Et il n’est pas rare d’avoir ce sentiment d’immédiateté face à des œuvres qui parle de la condition féminine de manière aussi frontale : c’est que la rareté de ces récits, à nos yeux, les rend d’autant plus vivaces. Bien que le cancer du sein n’ait rien de nouveau, il n’est pas courant de voir une femme montrée ainsi, dans toute sa fragilité, ses peurs, son égoïsme et sa générosité, et bien sûr son envie d’aimer et d’être aimée. On se surprend même, lors de gros plans notamment sur des objets liés au cancer de Yumiko, ou lors d’une scène de bain où une autre femme aperçoit sa poitrine post-opération, à se demander si on a même déjà vu quelque chose d’aussi rentre-dedans sur le sujet.
Tanaka se permet donc de montrer l’invisible et de dire l’indicible en suivant son personnage dans la maladie et laisse ses poèmes exprimer la douleur immense de la perte de ses seins. Elle qui s’en est toujours voulu de ne pas savoir être la mère parfaite, voilà qu’elle se trouvait privée d’un élément constitutif – au sens anatomique, bien sûr, matérialiste – de sa maternité. C’est pour cela que l’héroïne donne au recueil de poèmes, qu’elle rédige le titre, « Les seins éternels ». C’est d’ailleurs le titre du livre écrit par le journaliste Akira Wakatsuki.
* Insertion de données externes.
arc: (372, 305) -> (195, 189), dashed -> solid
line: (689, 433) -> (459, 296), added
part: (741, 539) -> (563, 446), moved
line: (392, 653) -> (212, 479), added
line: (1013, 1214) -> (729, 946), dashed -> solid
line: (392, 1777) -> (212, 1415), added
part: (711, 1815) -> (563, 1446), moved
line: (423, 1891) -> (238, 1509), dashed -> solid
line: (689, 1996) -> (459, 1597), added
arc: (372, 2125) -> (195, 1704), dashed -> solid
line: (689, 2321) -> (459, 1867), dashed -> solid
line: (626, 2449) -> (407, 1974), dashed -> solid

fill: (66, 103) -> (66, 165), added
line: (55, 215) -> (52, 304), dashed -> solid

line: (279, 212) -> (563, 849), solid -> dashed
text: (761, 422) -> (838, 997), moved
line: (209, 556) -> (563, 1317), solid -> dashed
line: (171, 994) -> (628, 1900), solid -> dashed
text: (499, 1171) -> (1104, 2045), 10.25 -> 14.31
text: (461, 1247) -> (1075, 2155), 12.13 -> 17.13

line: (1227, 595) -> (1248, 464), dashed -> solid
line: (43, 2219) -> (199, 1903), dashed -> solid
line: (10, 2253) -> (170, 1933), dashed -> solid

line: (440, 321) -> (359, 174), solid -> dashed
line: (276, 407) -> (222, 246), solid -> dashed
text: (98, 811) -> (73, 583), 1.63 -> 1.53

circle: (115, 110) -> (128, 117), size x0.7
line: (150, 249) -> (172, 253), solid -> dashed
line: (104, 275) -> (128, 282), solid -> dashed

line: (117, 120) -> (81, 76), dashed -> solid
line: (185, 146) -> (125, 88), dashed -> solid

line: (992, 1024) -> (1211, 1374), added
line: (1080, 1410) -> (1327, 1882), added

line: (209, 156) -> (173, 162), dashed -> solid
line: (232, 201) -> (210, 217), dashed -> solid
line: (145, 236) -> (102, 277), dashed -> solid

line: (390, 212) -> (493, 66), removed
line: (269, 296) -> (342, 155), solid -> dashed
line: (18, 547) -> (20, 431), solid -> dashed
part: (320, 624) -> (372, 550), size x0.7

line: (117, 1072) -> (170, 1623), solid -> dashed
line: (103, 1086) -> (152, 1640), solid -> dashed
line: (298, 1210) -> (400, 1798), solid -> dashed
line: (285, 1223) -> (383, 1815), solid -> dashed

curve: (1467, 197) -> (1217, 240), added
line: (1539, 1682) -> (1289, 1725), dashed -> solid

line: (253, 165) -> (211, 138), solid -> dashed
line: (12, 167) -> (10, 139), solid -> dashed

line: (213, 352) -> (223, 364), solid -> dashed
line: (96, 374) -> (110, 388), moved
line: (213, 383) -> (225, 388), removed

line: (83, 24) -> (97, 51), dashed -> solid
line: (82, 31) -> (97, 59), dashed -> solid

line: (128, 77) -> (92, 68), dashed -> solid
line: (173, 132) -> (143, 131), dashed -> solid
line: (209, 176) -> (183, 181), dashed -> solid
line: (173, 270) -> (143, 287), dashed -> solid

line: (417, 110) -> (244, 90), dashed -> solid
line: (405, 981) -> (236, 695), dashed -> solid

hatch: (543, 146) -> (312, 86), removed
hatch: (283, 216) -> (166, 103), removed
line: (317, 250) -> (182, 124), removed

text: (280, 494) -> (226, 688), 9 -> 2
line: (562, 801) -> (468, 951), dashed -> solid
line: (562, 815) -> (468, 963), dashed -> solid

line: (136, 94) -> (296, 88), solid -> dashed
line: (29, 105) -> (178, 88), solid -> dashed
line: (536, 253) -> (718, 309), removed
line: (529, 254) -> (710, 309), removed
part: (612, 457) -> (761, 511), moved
Bien évidemment, le film est très dur, et ce, de bout en bout. Il en est même parfois insoutenable. Notamment lors d’une séquence aux élans gothiques qui semble confronter Yumiko à sa mort prochaine lorsqu’elle aperçoit une procession transportant un corps de l’hôpital jusqu’à la morgue. Mais s’il est réussi – et il l’est – c’est parce qu’il parvient à ne jamais être cruel. Au contraire, Tanaka réussit à conférer à son personnage une grandeur immense, une fierté qui fait d’elle une figure éminemment inspirante.
Sa rencontre avec le journaliste est la partie la plus magnifique du film à ce titre, puisque nous la voyons se refuser toute possibilité de bonheur, prétextant de manière très compréhensible que tout le monde se réjouit de la voir souffrir et mourir, car cela rendra ses poèmes plus célèbres. La comédienne Yumeji Tsukioka, que nous avions découverte l’an dernier dans le film bouleversant de Hideo Sekigawa sur Hiroshima, raconte des années entières de désirs et de frustration dans le moindre de ses regards ; impossible de ne pas succomber.
Maternité éternelle, un film de Kinuyo Tanaka avec Yumeji Tsukioka, sortie au Japon en 1955 et au cinéma en France le 16 février 2021.